Der Verkauf wird von weiten Teilen der Energiebranche argwöhnisch verfolgt. Wilfried Gillrath, Geschäftsführer des Ökostrom-Marktführers Lichtblick, warnt: „Hier entsteht ein Megakonzern mit großer Marktmacht. Das gefährdet den Wettbewerb im Strommarkt und könnte auf Dauer zu höheren Strompreisen für die Verbraucher führen. Diese Fusion muss das Kartellamt sehr kritisch prüfen." Eine mögliche Lösung sei nach seiner Einschätzung der Verkauf von Kundenstämmen großer Tochtergesellschaften wie Eprimo und E wie Einfach an andere Wettbewerber. So würde die Marktmacht des neuen Konzernes begrenzt.

"Mit der Übernahme von Innogy durch Eon entsteht kein Ökostrom-Konzern", so Gillrath. "Schon bisher verkauft Innogy lediglich drei Prozent Ökostrom an seine Kunden und Eon lediglich sieben Prozent. Der Löwenanteil ist konventionelle Energie aus Kohle, Atom und Gas. Jetzt wird auch die grüne Erzeugung von Eon und Innogy in die Hand von RWE gelegt." Es entstehe ein Konzern, der auf die Rezepte der alten Energiewelt setzt. Für die Energiewende in Deutschland sei das keine gute Nachricht. Jeder Kunden könne durch einen Wechsel zu einem echten Ökostromanbieter ein Zeichen für die Energiewende und einen fairen Wettbewerb im Strommarkt setzen.

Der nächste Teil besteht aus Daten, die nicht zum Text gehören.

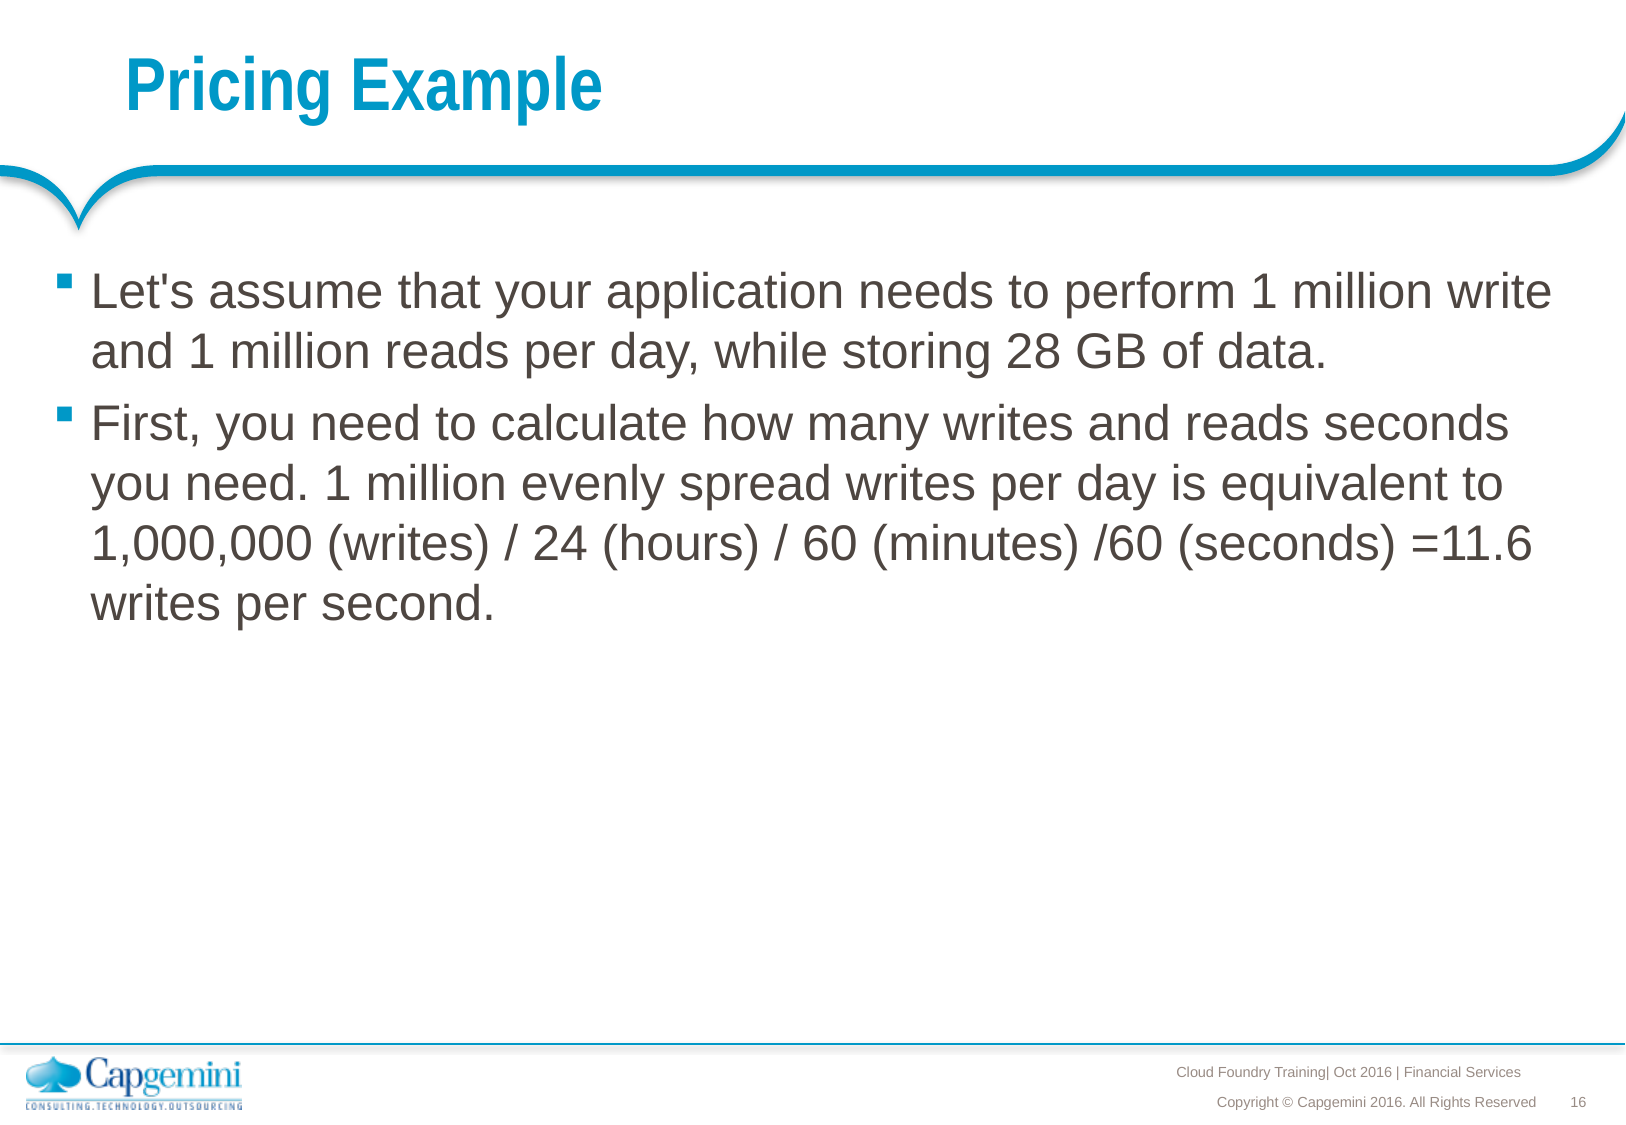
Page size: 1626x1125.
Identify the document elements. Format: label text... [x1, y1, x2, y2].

Verbraucherschützer stehen dem Deal positiv gegenüber, denn sie hoffen auf sinkende Strompreise. Jeder Wettbewerber, der vom Strommarkt verschwinde, sei zwar für den Verbraucher eine traurige Nachricht, sagte der Chef des Verbraucherzentrale Bundesverbands (vzbv), Klaus Müller, dem Handelsblatt. "Innogy ist aber ein eher teurer Grundversorger, darum ist zu hoffen, dass Eon die Strompreise senken wird." Dennoch sollte das Kartellamt aus Müllers Sicht "einen kritischen Blick auf die Fusion werfen, um sicherzugehen".